The Chairperson of the National Transportation Safety Board (NTSB), Deborah Hersman, says that the United States can reduce the number of highway deaths to zero and it starts with the end of distracted driving. "It can be done. All of these crashes are avoidable," claimed Hersman at the Virginia Distracted Driving Summit on September 19th.
It is estimated that over 34,000 people were killed in motor vehicle accidents last year. This is a 5.3% increase compared to 2011 according to the National Highway Traffic Safety Administration (NHTSA). Hersman told all those present at the symposium that, according to the Department of Motor Vehicles (DMV), 775 were killed and over 67,000 were injured in Virginia alone in 2012. In addition, the National Safety Council (NSC) says that the cost of motor vehicle accidents, just in Virginia, in 2011 was $3.3 billion and that they're projecting it to get worse and worse every year.
As technological advances continue to be invented to keep us safer in our vehicles, therein lies the anomaly: technological advances. Most fatal accidents in the United States aren't a result of a car's or truck's malfunctions, but that of senseless human mistakes and the poor decisions we make, like texting, when we are driving. Comparatively, flying commercially–an activity feared by millions in this country–last year was literally 100% safer than driving. In 2012, airlines flew over 9 million flights, carrying over 640 million passengers, and not one person died.

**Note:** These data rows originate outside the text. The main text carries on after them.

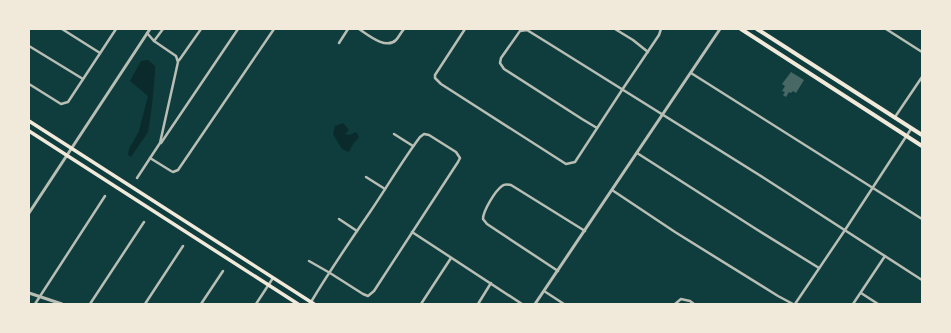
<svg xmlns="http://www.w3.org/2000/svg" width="951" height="333" font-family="Mulish,sans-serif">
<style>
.water{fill:#0a2a2b}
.building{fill:#486865}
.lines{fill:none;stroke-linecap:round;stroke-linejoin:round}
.minor{stroke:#b8beb3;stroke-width:2.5}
.tertiary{stroke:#b8beb3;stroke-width:3}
.secondary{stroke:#f1e9da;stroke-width:3.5}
.primary{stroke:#f1e9da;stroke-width:4}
</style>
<rect width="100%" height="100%" fill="#0f3d3e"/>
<g class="water">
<path d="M148,60L155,66V72L152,105L148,132L131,157L128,155L129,149L139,131L148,96L130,81L141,61Z"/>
<path d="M343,123L349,130L345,134L350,135L356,132L359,137L353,144L349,152L342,149L333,134L335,126Z"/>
</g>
<path class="building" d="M791,72L804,80L796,93L793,91L791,93L789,92L786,97L783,95L785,92L782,91L785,86L782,84Z"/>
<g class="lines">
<g class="minor">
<path d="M62,29L100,53"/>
<path d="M359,29C368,35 386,50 396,40C399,37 401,32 404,29"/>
<path d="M465,29L435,75V78L441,84L566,164L575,162L622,90L659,35L661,29"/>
<path d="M615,29L633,40L648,52"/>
<path d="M886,29L922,52"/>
<path d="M154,41L163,29"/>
<path d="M339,43L348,29"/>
<path d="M29,46L83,79"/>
<path d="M178,61L180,59L201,29"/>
<path d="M691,73L922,219"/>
<path d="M29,84L61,104L68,102L116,29"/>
<path d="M895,117L922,77"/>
<path d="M597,128L582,119L504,69L500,63L501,58L520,31L527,30L548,43L764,178L922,280"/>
<path d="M394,134L413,146"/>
<path d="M161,143L238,29"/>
<path d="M637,153L756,229L819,268"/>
<path d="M150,158L171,171L173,172L178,170L274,29"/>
<path d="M366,177L385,189"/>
<path d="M137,178L160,143L178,62L176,56L154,41L147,33"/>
<path d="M612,190L675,232L778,296L793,304"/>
<path d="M339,219L357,231"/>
<path d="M412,232L522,304"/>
<path d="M309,261L330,273L363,294L368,296L374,291L458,162L460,158L456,152L429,135L424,134L420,137C402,161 387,187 370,212C350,241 329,272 311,302"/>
<path d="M558,271L487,224L483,219C483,211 495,191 502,186C504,184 507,184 511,185L585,231"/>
<path d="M544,291L564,304"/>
<path d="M861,293L878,304"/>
<path d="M35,304L105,196"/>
<path d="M90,304L144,222"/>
<path d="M145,304L183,246"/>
<path d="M201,304L223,271"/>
<path d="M256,304L273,278"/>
<path d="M421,304L451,258"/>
<path d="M478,304L491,283"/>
<path d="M675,304L681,299L690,301L694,304"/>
<path d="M795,304L845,230L911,129"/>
<path d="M853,304L885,256"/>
</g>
<g class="tertiary">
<path d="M29,213L150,29"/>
<path d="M29,293L62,304"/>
<path d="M535,304L720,29"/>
</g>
<g class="secondary">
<path d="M29,121L314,304"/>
<path d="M29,131L298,304"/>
</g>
<g class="primary">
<path d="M741,29L922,146"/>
<path d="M757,29L922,135"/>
</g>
</g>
<rect width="951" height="333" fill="none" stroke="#f1e9da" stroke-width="60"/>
</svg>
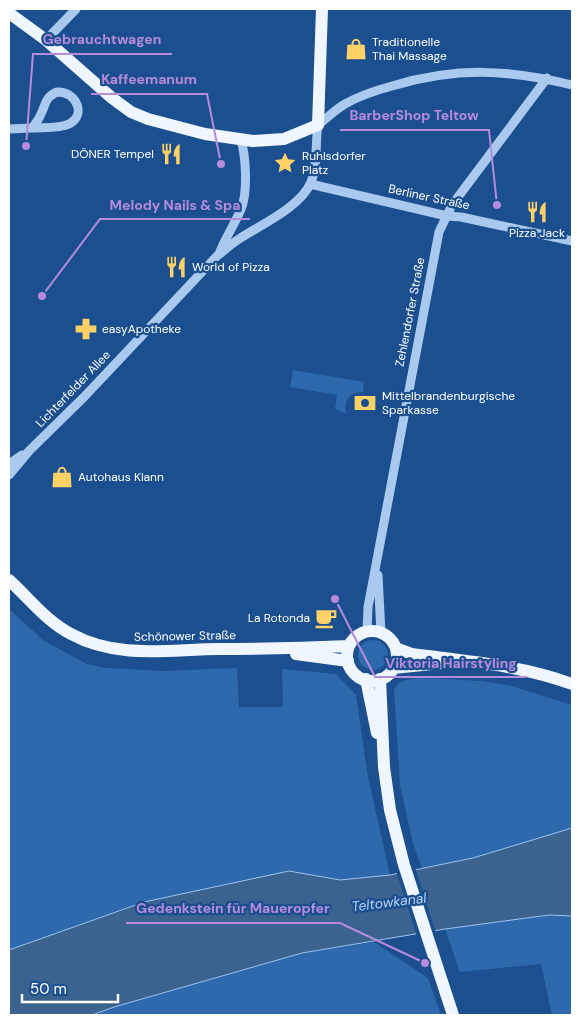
<svg xmlns="http://www.w3.org/2000/svg" width="581" height="1024" font-family="'DM Sans',sans-serif">
	<style>
		.green { fill: #2e69ad }
		.water { fill: #3c6290; stroke: #9cc4f0 }
		.pier { fill: #1b4f8f }
		.lines { fill: none; stroke-linecap: round; stroke-linejoin: round }
		.minor { stroke: #a9c9ee; stroke-width: 9 }
		.major { stroke: #f0f6ff; stroke-width: 12 }
		.labels { text-anchor: middle; stroke-width: 4.5; stroke-linejoin: round; paint-order: stroke }
		.poi-label { font-size: 12px; fill: #fff; stroke: #1b4f8f; text-anchor: start }
		.street-label { font-size: 12px; fill: #fff; stroke: #1b4f8f }
		.water-label { font-size: 14px; font-style: italic; fill: #b5d3f5; stroke: #1b4f8f }
		.leader { fill: none; stroke: #b68bdc; stroke-width: 2 }
		.callout-dot { fill: #b68bdc; stroke: #1b4f8f; stroke-width: 2 }
		.callout-label { font-size: 14px; text-anchor: middle; font-weight: bold; fill: #b68bdc; stroke: #1b4f8f; stroke-width: 4.5; stroke-linejoin: round; paint-order: stroke }
	</style>
	<rect width="100%" height="100%" fill="#1b4f8f"/>
	<!-- green -->
	<path class="green" d="M293 370 364 382 363 392C349 392 342 402 347 414L335 409 337 395 290 387Z
		M9 609 44 641 87 664 105 668 163 671 237 668 239 707H283L282 669 336 674 356 695 368 777 390 875 340 880 289 871 144 902 9 950Z
		M358 655a15 15 0 1 1 30 0a15 15 0 1 1-30 0Z
		M445 679 482 681 512 686 572 705V828L473 858 422 868 413 844 400 785 394 689C401 674 431 679 445 679Z
		M549 915 572 916V1015H552L541 964 460 972 445 929Z
		M374 942 428 978 441 1015H92L114 1007 302 953Z"/>
	<!-- water -->
	<path class="water" d="M572 828V916L549 915 445 929 302 953 114 1007 92 1015H9V950L144 902 289 871 340 880 390 875 473 858Z"/>
	<!-- pier -->
	<path class="pier" d="M415 867 436 933 417 936 396 871Z"/>
	<g class="lines">
		<!-- minor -->
		<path class="minor" d="M46 40 76 9
			M57 92C76 91 87 115 69 124 59 129 43 127 32 128 36 123 39 119 41 114 46 104 45 97 57 92Z
			M9 129 32 128
			M310 184 447 216 461 217 572 241
			M219 254C225 238 235 224 241 209 248 193 246 157 241 140
			M9 464 22 455
			M9 475 29 451 85 396 217 256C224 251 231 244 239 239 260 225 301 207 311 182 318 165 315 143 318 125 327 118 336 109 345 104 359 96 377 90 392 86 456 67 508 69 572 85
			M378 575 381 633
			M367 632 368 607 439 232 452 205 547 78"/>
		<!-- major -->
		<path class="major" d="M9 13 46 40 112 98 131 112 148 119 205 134 253 141 284 139 318 125 322 9
			M9 580C30 599 46 621 71 634 119 660 169 649 220 649 263 649 306 648 349 646
			M347 656a25 25 0 1 1 50 0a25 25 0 1 1-50 0Z
			M396 648 412 654C466 661 521 665 572 684
			M296 654 348 661
			M393 668 442 663
			M366 679 377 733
			M380 679 384 767 390 810 404 865 453 1015"/>
	</g>
	<!-- icons -->
	<defs>
		<g id="shop-bare" transform="scale(1.725)"><path d="M-5-2.5h2.3a2.7 3.5 0 0 1 5.4 0H5L5.5 6h-11ZM-1.5-2.5h3a1.5 2.3 0 0 0-3 0Z" fill="#ffd166" stroke="#1b4f8f" stroke-width="2.5" paint-order="stroke"/></g>
		<g id="restaurant-bare" transform="scale(1.725)"><path d="M-5-6h1v4h1v-4h1v4h1v-4h1v5L-1.5 .5V6h-2V.5L-5-1ZM5-6V6H3V1.5H1.5Q1.5-4 5-6Z" fill="#ffd166" stroke="#1b4f8f" stroke-width="2.5" paint-order="stroke"/></g>
		<g id="sight-bare" transform="scale(1.725)"><path d="M0-6L1.8-2.2L6-1.7L2.9 1.2L3.7 5.4L0 3.3L-3.7 5.4L-2.9 1.2L-6-1.7L-1.8-2.2Z" fill="#ffd166" stroke="#1b4f8f" stroke-width="2.5" paint-order="stroke"/></g>
		<g id="pharmacy-bare" transform="scale(1.725)"><path d="M-2-6h4v4h4v4h-4v4h-4v-4h-4v-4h4Z" fill="#ffd166" stroke="#1b4f8f" stroke-width="2.5" paint-order="stroke"/></g>
		<g id="bank-bare" transform="scale(1.725)"><path d="M-6-4H6V4H-6ZM0-2.3a2.3 2.3 0 1 0 0 4.6a2.3 2.3 0 1 0 0-4.6Z" fill="#ffd166" stroke="#1b4f8f" stroke-width="2.5" paint-order="stroke"/></g>
		<g id="cafe-bare" transform="scale(1.725)"><path d="M-5.5-4.5H6V0H3Q3 3.5 0 3.5H-2.5Q-5.5 3.5-5.5 0ZM3-3.2v2h1.7v-2ZM-6 4.5H4V6H-6Z" fill="#ffd166" stroke="#1b4f8f" stroke-width="2.5" paint-order="stroke"/></g>
	</defs>
	<g fill-rule="evenodd">
		<use href="#shop-bare" x="356" y="49"/>
		<use href="#restaurant-bare" x="171" y="154"/>
		<use href="#sight-bare" x="285" y="163"/>
		<use href="#restaurant-bare" x="537" y="212"/>
		<use href="#restaurant-bare" x="176" y="267"/>
		<use href="#pharmacy-bare" x="86" y="329"/>
		<use href="#bank-bare" x="365" y="403"/>
		<use href="#shop-bare" x="62" y="477"/>
		<use href="#cafe-bare" x="326" y="618"/>
	</g>
	<g class="labels">
		<!-- poi labels -->
		<g class="poi-label">
			<text x="372" y="46">Traditionelle<tspan x="372" dy="14">Thai Massage</tspan></text>
			<text x="154" y="158" text-anchor="end">DÖNER Tempel</text>
			<text x="302" y="160">Ruhlsdorfer<tspan x="302" dy="14">Platz</tspan></text>
			<text x="537" y="237" text-anchor="middle">Pizza Jack</text>
			<text x="192" y="271">World of Pizza</text>
			<text x="102" y="333">easyApotheke</text>
			<text x="382" y="400">Mittelbrandenburgische<tspan x="382" dy="14">Sparkasse</tspan></text>
			<text x="78" y="481">Autohaus Klann</text>
			<text x="310" y="622" text-anchor="end">La Rotonda</text>
		</g>
		<!-- street labels -->
		<g class="street-label">
			<text transform="translate(429 197) rotate(12)" y="4">Berliner Straße</text>
			<text transform="translate(410 312) rotate(-79)" y="4">Zehlendorfer Straße</text>
			<text transform="translate(73 389) rotate(-46)" y="4">Lichterfelder Allee</text>
			<text transform="translate(185 636) rotate(-1)" y="4">Schönower Straße</text>
		</g>
		<!-- water labels -->
		<g class="water-label">
			<text transform="translate(389 902) rotate(-7)" y="5">Teltowkanal</text>
		</g>
	</g>
	<!-- callouts -->
	<path class="leader" d="M26 146L33 54H172M221 164L207 94H91M497 205L489 130H340M42 296L100 219H250M335 599L375 677H526M425 963L340 923H126"/>
	<g class="callout-dot">
		<circle cx="26" cy="146" r="5"/>
		<circle cx="221" cy="164" r="5"/>
		<circle cx="497" cy="205" r="5"/>
		<circle cx="42" cy="296" r="5"/>
		<circle cx="335" cy="599" r="5"/>
		<circle cx="425" cy="963" r="5"/>
	</g>
	<g class="callout-label">
		<text x="102" y="44">Gebrauchtwagen</text>
		<text x="149" y="84">Kaffeemanum</text>
		<text x="414" y="120">BarberShop Teltow</text>
		<text x="175" y="210">Melody Nails &amp; Spa</text>
		<text x="451" y="668">Viktoria Hairstyling</text>
		<text x="233" y="913">Gedenkstein für Maueropfer</text>
	</g>
	<!-- border -->
	<rect width="581" height="1024" fill="none" stroke="#ffffff" stroke-width="20"/>
	<!-- scale -->
	<path d="M22 994v8h96v-8" fill="none" stroke="#ffffff" stroke-width="2.5"/>
	<text x="30" y="994" font-size="15" fill="#ffffff" stroke="#1b4f8f" stroke-width="4" paint-order="stroke">50 m</text>
</svg>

The NTSB says that the two main problems that must be addressed and readdressed are drinking and driving, and distracted driving. Officials from the NTSB say that every hour, one person is killed and 20 people are injured in the United States in accidents involving drunk drivers. That's almost 10,000 deaths and over 173,000 injuries every year. However, experts are now beginning to see an even worse trend when people text or email and drive. A study done at Virginia Tech University shows that around 80% of all accidents happen as a result of some form of distracted driving and that texting doubled the risk of an accident.
While the NTSB's call for a national ban on all non-emergency use of mobile devices will not likely be passed, states must all get on board with the impactful trend of targeting drivers who are distracting themselves with cell phones, lap tops, and smart pads. The simple act of making a phone call–finding your phone, locating the correct contact, deciding which of their three numbers to call, and looking to check your connection–can actually triple the risk of drivers getting into a deadly accident. Like drunk driving, texting-while-driving crashes should no longer be considered an "accident." By making the conscious decision to stare at your phone, rather than watch the road, people are engaging in what many safety officials are calling "murderous" behavior.